Gore holds, that in case a politician works good, he is able not to care about vices of others: “We have no other equally good practical politician; it is unfair to require him to be a crusader besides. " [35] Thusly he takes a position of nonintervention and refuses to recognize the evil nature of corruption. In contrast Madeleine points how destructive corruption can be at least because it leads to moral insanity: "Who, then, is right?How can we all be right? Half of our wise men declare that the world is going straight to perdition; the other half that it is fast becoming perfect. Both cannot be right. There is only one thing in life," she went on, laughing, "that I must and will have before I die. I must know whether America is right or wrong.

” [35] When it is not possible to distinguish who is right and who is wrong in the government the society starts moving in the wrong direction. But where does corruption come from? How does it come to the government?There is a much clearer answer in the book by Adams, which is proposed by Ratcliffe. He explains that "is that no representative government can long be much better or much worse than the society it represents. Purify society and you purify the government. But try to purify the government artificially and you only aggravate failure. " [34] The society thusly has the government that it deserves and it is stupid to claim that government is corrupted in case all the people inside the society are corrupted.

Depraved society can hardly produce honest officials.

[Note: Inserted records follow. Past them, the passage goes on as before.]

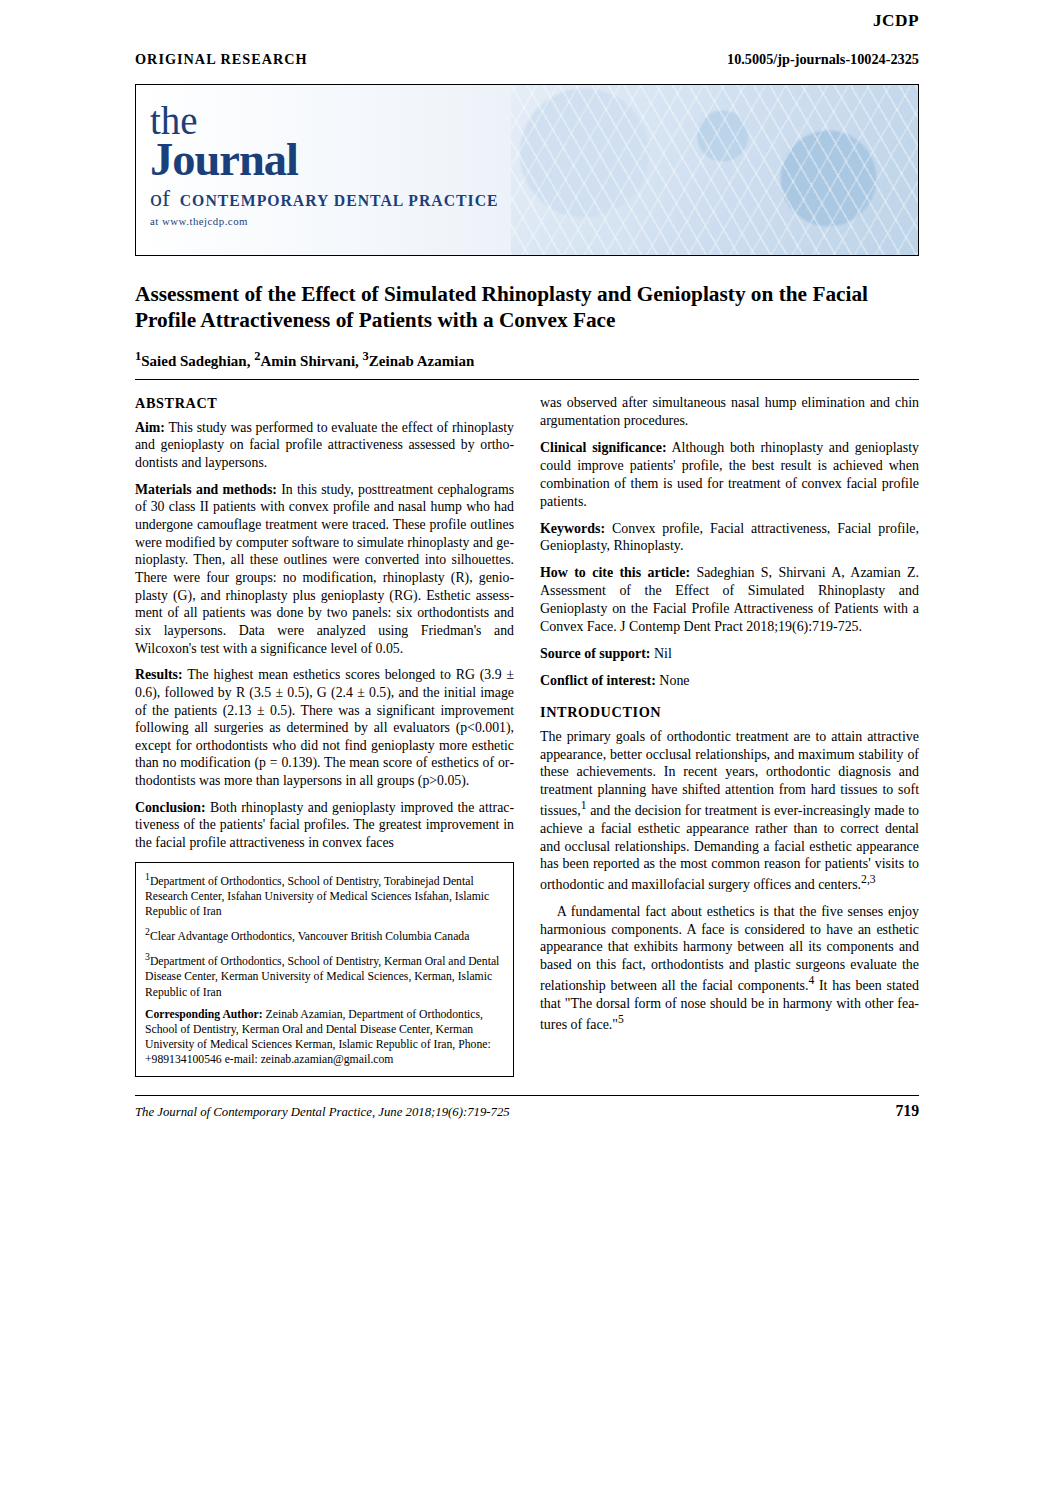JCDP
ORIGINAL RESEARCH
10.5005/jp-journals-10024-2325
the
Journal
of CONTEMPORARY DENTAL PRACTICE
at www.thejcdp.com
Assessment of the Effect of Simulated Rhinoplasty and Genioplasty on the Facial Profile Attractiveness of Patients with a Convex Face
1Saied Sadeghian, 2Amin Shirvani, 3Zeinab Azamian
ABSTRACT
Aim: This study was performed to evaluate the effect of rhinoplasty and genioplasty on facial profile attractiveness assessed by orthodontists and laypersons.
Materials and methods: In this study, posttreatment cephalograms of 30 class II patients with convex profile and nasal hump who had undergone camouflage treatment were traced. These profile outlines were modified by computer software to simulate rhinoplasty and genioplasty. Then, all these outlines were converted into silhouettes. There were four groups: no modification, rhinoplasty (R), genioplasty (G), and rhinoplasty plus genioplasty (RG). Esthetic assessment of all patients was done by two panels: six orthodontists and six laypersons. Data were analyzed using Friedman's and Wilcoxon's test with a significance level of 0.05.
Results: The highest mean esthetics scores belonged to RG (3.9 ± 0.6), followed by R (3.5 ± 0.5), G (2.4 ± 0.5), and the initial image of the patients (2.13 ± 0.5). There was a significant improvement following all surgeries as determined by all evaluators (p<0.001), except for orthodontists who did not find genioplasty more esthetic than no modification (p = 0.139). The mean score of esthetics of orthodontists was more than laypersons in all groups (p>0.05).
Conclusion: Both rhinoplasty and genioplasty improved the attractiveness of the patients' facial profiles. The greatest improvement in the facial profile attractiveness in convex faces
1Department of Orthodontics, School of Dentistry, Torabinejad Dental Research Center, Isfahan University of Medical Sciences Isfahan, Islamic Republic of Iran
2Clear Advantage Orthodontics, Vancouver British Columbia Canada
3Department of Orthodontics, School of Dentistry, Kerman Oral and Dental Disease Center, Kerman University of Medical Sciences, Kerman, Islamic Republic of Iran
Corresponding Author: Zeinab Azamian, Department of Orthodontics, School of Dentistry, Kerman Oral and Dental Disease Center, Kerman University of Medical Sciences Kerman, Islamic Republic of Iran, Phone: +989134100546 e-mail: zeinab.azamian@gmail.com
was observed after simultaneous nasal hump elimination and chin argumentation procedures.
Clinical significance: Although both rhinoplasty and genioplasty could improve patients' profile, the best result is achieved when combination of them is used for treatment of convex facial profile patients.
Keywords: Convex profile, Facial attractiveness, Facial profile, Genioplasty, Rhinoplasty.
How to cite this article: Sadeghian S, Shirvani A, Azamian Z. Assessment of the Effect of Simulated Rhinoplasty and Genioplasty on the Facial Profile Attractiveness of Patients with a Convex Face. J Contemp Dent Pract 2018;19(6):719-725.
Source of support: Nil
Conflict of interest: None
INTRODUCTION
The primary goals of orthodontic treatment are to attain attractive appearance, better occlusal relationships, and maximum stability of these achievements. In recent years, orthodontic diagnosis and treatment planning have shifted attention from hard tissues to soft tissues,1 and the decision for treatment is ever-increasingly made to achieve a facial esthetic appearance rather than to correct dental and occlusal relationships. Demanding a facial esthetic appearance has been reported as the most common reason for patients' visits to orthodontic and maxillofacial surgery offices and centers.2,3
A fundamental fact about esthetics is that the five senses enjoy harmonious components. A face is considered to have an esthetic appearance that exhibits harmony between all its components and based on this fact, orthodontists and plastic surgeons evaluate the relationship between all the facial components.4 It has been stated that "The dorsal form of nose should be in harmony with other features of face."5
The Journal of Contemporary Dental Practice, June 2018;19(6):719-725
719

Although it may seem obvious, baron Jacobi immediately tells, that Ratcliffe’s reply is “statesmanlike” [35], arguing, that Ratcliffe sees the problem from the eyes of a politician, who attempts to pretend good. The person of Jacoby may appear evil at the first sight, however, it is one of the most realistic characters, who has enough reason to say openly, that most of the people find some corruption useful because of their own selfish interests.The level of corruption gradually increases until the entire society if filled by it, and, what is the worst, people can hardly notice how corruption enters their life. No society can be free from corruption, even the one which has been created with the best intentions. Jacoby notices the beginning of corruption in America: “You Americans believe yourselves to be excepted from the operation of general laws.

You care not for experience.” [36], but he finds that corruption is not so bad, for people are able to survive in the corrupted societies and even make a good life for themselves: “I have lived seventy-five years, and all that time in the midst of corruption. I am corrupt myself, only I do have courage to proclaim it, and you others have it not. Rome, Paris, Vienna, Petersburg, London, all are corrupt; only Washington is pure! Well, I declare to you that in all my experience…Everywhere men betray trusts both public and private, steal money, run away with public funds.

” [36]After this pessimistic insight Adams still attempts to propose a way out from the situation to make America know “whether it is right or wrong” [35]. He finds it “in the doctrine of a personal God; of a future life; of revealed religion; subjects which one naturally reserves for private reflection”[36]. Democracy is the best possible social formation for Adams, because all other formations are worse and neither of them is free from corruption. As Gore notices, “I believe in it because it appears to me the inevitable consequence of what has gone before it.

” [36]Thusly, corruption is a natural part of any society and any government for Adams, whether it is American democracy, British constitutionalism or Russian absolutism. All measures against it would be futile, because corrupted people can never produce honest government, and America itself can become “more corrupt than Rome under Caligula; more corrupt than the Church under Leo X. ; more corrupt than France under the Regent! " [35] But in case people become moral creatures by themselves, corruption is going to disappear. It will simply have no source.